▸ **ASSIGNMENT**:
When the line containing "5.0 to address" is found in the data below, copy it and each line after it through the line containing "Empire (now in", exactly and with no others.

▸ **MATERIAL SHOWN**:
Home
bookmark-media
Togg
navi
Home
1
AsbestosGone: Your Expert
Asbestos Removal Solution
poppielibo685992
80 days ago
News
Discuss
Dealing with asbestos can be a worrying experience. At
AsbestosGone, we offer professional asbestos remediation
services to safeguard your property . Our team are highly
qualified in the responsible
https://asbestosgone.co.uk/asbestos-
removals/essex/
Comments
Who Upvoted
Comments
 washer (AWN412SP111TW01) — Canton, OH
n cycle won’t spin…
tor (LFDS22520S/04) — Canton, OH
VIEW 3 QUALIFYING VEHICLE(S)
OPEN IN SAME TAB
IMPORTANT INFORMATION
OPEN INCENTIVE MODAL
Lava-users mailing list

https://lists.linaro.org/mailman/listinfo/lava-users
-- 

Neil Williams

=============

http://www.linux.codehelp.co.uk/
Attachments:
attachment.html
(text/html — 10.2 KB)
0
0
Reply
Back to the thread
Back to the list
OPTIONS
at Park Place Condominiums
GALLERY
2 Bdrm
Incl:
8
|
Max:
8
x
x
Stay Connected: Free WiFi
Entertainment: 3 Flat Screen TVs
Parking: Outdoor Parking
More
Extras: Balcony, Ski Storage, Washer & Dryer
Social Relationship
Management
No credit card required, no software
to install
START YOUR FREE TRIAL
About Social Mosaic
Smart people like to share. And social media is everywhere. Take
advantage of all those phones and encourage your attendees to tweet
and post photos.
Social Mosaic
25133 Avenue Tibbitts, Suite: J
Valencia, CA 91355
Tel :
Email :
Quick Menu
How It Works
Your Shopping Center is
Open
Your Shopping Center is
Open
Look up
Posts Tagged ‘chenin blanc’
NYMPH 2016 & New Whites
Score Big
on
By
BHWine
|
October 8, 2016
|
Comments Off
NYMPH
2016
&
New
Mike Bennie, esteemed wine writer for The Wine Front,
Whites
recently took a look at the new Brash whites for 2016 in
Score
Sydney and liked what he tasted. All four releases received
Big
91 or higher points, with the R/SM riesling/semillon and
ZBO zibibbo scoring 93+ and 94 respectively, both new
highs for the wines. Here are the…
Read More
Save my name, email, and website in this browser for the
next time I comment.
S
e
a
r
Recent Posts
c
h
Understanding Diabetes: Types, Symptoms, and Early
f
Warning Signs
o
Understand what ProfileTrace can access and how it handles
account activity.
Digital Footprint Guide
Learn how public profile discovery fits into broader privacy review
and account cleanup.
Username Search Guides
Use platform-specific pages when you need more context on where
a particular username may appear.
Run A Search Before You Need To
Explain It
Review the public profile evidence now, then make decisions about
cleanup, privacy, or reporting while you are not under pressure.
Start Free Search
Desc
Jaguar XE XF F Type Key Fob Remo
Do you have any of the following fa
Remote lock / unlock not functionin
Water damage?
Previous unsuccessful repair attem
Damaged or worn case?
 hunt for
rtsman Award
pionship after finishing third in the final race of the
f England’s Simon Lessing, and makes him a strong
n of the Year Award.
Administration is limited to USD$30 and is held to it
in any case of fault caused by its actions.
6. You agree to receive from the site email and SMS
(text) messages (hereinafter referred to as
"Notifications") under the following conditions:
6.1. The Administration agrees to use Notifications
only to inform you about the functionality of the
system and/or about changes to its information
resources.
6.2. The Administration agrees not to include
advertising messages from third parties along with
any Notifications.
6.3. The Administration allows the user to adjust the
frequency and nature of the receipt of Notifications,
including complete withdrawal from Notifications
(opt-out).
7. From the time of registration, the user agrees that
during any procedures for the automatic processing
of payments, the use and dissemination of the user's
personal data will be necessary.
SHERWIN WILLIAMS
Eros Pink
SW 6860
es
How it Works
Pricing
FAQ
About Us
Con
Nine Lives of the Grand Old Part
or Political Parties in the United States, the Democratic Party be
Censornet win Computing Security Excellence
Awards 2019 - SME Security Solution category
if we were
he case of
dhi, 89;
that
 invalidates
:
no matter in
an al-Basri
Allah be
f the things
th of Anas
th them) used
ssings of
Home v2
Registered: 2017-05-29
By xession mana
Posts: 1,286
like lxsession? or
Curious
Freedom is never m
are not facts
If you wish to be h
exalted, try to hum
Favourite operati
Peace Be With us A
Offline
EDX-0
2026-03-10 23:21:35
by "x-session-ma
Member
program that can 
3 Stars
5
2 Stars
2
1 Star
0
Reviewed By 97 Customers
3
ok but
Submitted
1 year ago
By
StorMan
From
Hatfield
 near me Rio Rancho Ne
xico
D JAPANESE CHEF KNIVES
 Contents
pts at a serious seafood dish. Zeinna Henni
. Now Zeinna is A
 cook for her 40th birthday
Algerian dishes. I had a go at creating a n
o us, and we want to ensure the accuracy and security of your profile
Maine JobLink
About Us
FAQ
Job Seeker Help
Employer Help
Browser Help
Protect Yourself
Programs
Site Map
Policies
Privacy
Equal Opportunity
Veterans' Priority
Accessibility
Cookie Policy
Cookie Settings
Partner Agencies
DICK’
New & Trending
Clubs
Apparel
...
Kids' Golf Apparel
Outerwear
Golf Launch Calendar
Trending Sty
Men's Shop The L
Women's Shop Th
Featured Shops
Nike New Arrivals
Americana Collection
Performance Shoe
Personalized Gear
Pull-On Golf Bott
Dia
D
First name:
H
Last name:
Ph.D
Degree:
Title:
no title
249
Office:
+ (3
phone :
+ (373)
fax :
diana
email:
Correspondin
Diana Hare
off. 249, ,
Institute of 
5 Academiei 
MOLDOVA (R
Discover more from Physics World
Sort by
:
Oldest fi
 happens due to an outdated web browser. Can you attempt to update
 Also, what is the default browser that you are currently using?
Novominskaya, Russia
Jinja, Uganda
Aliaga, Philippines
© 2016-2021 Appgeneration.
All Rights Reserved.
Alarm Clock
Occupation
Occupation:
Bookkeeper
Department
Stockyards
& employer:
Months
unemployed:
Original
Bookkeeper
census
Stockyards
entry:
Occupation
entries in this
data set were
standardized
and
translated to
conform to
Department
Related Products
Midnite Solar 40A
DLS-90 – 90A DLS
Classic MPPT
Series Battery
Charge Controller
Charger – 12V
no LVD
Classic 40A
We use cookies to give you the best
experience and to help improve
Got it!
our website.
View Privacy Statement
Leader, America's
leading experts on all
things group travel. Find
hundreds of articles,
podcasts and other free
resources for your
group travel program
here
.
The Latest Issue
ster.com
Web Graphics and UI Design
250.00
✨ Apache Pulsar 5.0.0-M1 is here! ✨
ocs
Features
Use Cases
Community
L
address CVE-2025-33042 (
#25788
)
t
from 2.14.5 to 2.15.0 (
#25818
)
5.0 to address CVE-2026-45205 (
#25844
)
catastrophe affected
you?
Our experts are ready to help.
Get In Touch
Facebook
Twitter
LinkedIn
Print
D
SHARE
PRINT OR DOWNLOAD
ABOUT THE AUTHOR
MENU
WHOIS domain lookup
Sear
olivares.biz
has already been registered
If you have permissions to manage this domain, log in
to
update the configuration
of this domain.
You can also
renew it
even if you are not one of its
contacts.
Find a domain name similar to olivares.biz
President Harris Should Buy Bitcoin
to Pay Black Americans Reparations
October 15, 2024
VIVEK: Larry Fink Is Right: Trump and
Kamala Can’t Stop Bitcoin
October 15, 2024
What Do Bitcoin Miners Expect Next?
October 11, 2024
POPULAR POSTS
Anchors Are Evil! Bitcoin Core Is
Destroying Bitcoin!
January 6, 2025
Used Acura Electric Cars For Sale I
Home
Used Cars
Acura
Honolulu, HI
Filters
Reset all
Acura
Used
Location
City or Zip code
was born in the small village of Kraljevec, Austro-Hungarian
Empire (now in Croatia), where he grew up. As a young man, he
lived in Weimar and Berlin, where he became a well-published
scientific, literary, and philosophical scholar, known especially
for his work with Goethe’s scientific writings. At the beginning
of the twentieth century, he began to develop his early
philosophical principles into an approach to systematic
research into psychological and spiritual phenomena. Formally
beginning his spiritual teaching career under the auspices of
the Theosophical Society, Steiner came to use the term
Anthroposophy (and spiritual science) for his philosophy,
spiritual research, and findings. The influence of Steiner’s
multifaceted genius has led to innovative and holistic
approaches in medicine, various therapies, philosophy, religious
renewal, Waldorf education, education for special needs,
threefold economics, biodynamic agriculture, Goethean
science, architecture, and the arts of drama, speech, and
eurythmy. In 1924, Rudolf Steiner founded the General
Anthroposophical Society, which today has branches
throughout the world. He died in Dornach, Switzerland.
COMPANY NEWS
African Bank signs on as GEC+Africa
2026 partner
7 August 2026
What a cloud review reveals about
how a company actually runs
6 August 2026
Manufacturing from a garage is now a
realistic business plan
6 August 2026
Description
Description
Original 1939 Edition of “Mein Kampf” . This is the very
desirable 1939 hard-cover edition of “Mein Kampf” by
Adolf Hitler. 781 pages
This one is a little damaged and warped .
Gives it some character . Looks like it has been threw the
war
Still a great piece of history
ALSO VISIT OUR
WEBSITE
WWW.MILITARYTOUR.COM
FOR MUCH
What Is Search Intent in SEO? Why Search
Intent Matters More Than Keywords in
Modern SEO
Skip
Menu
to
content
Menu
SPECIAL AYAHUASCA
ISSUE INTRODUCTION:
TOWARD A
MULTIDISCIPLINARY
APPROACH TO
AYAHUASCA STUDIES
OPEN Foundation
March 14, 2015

▸ **THE ANSWER**:
5.0 to address CVE-2026-45205 (
#25844
)
catastrophe affected
you?
Our experts are ready to help.
Get In Touch
Facebook
Twitter
LinkedIn
Print
D
SHARE
PRINT OR DOWNLOAD
ABOUT THE AUTHOR
MENU
WHOIS domain lookup
Sear
olivares.biz
has already been registered
If you have permissions to manage this domain, log in
to
update the configuration
of this domain.
You can also
renew it
even if you are not one of its
contacts.
Find a domain name similar to olivares.biz
President Harris Should Buy Bitcoin
to Pay Black Americans Reparations
October 15, 2024
VIVEK: Larry Fink Is Right: Trump and
Kamala Can’t Stop Bitcoin
October 15, 2024
What Do Bitcoin Miners Expect Next?
October 11, 2024
POPULAR POSTS
Anchors Are Evil! Bitcoin Core Is
Destroying Bitcoin!
January 6, 2025
Used Acura Electric Cars For Sale I
Home
Used Cars
Acura
Honolulu, HI
Filters
Reset all
Acura
Used
Location
City or Zip code
was born in the small village of Kraljevec, Austro-Hungarian
Empire (now in Croatia), where he grew up. As a young man, he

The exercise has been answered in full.